PRETORIA - As South Africa celebrated Heritage Day on Tuesday, President Cyril Ramaphosa said all languages spoken in South Africa should be treated equally.
"There is no language in this country that is superior to another. Ahuna luambo fhano Afrika Tshipembe lune lwa vha lwa ndeme u fhira dzinwe nyambo. There is no language we can say belongs to the past and must stay there. Daar is geen taal in ons land wat ons kan sê is ‘n taal uit ons verlede en wat in ons gelede gelaat moet word nie," Ramaphosa said while speaking at the official Heritage Day celebrations at the Mxolisi Dicky Jacobs Stadium in Upington.
"Vandag omhels en beoefen ons alle tale wat bydra tot die diversiteit van ons nasie. Every single language spoken in this country has equal value and equal worth. Puo enngwe le enngwe ya naha ya rona, e loketse hlompho ka ho lekana."
Ramaphosa said during colonialism and apartheid, African languages were degraded and denigrated, and the languages of the Khoi and San people were marginalised.
"This was part of a deliberate attempt to alienate our communities from their history, culture and traditions. This government is doing everything within its means to promote and preserve all our languages, but most especially the languages of the people of the Northern Cape that are dying out such as N|uu, Nama, !Xun and Khwe," he said.
"We are working to restore the collective pride of our people. The Northern Cape is home to the only radio station in the entire world that broadcasts in the indigenous languages of the San community. X-K FM is so successful, I am told, that broadcasters from Namibia recently visited to get training on how to start an online radio station for their own indigenous communities back home."
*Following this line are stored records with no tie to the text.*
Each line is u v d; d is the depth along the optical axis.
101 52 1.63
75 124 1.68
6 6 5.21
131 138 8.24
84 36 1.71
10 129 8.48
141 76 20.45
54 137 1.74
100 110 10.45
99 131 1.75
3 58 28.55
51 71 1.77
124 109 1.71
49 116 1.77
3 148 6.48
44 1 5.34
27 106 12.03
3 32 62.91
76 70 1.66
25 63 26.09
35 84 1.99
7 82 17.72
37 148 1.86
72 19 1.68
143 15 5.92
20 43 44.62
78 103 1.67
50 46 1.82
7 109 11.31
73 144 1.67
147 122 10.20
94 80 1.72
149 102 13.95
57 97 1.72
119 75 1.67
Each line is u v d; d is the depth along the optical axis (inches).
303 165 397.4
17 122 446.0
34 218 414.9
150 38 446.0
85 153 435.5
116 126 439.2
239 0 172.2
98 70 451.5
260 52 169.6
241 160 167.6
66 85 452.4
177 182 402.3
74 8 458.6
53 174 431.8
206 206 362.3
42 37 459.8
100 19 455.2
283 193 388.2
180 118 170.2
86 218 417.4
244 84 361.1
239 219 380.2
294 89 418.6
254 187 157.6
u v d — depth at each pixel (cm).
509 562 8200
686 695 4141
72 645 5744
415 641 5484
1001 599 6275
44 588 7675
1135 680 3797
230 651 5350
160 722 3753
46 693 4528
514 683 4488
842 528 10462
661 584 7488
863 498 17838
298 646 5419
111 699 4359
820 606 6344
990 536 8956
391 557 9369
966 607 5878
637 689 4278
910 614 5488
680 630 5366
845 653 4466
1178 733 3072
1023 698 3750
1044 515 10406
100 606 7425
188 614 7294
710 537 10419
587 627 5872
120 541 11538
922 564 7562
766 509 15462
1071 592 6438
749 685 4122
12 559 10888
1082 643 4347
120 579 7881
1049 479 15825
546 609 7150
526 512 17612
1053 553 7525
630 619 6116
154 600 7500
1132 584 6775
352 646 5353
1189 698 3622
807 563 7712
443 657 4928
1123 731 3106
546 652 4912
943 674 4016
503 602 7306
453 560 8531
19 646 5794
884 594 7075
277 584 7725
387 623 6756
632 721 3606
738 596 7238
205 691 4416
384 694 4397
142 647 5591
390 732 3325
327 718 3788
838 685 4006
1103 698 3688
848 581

He also noted that the Nama language is being taught in primary schools for the first time in the Northern Cape.
"Next year five students from this province will be trained as Nama educators at the University of Namibia. I want to congratulate the government of the Northern Cape for these significant achievements," said Ramaphosa.
"Around the country there are efforts underway to promote indigenous languages and multilingualism through the Commission for the Promotion and Protection of the Rights of Cultural, Religious and Linguistic Communities and the Pan South African Language Board."
Ramaphosa said the government is working with institutions of higher learning to develop lexicography and terminology development units, and offer bursary schemes to students wanting to major in African languages.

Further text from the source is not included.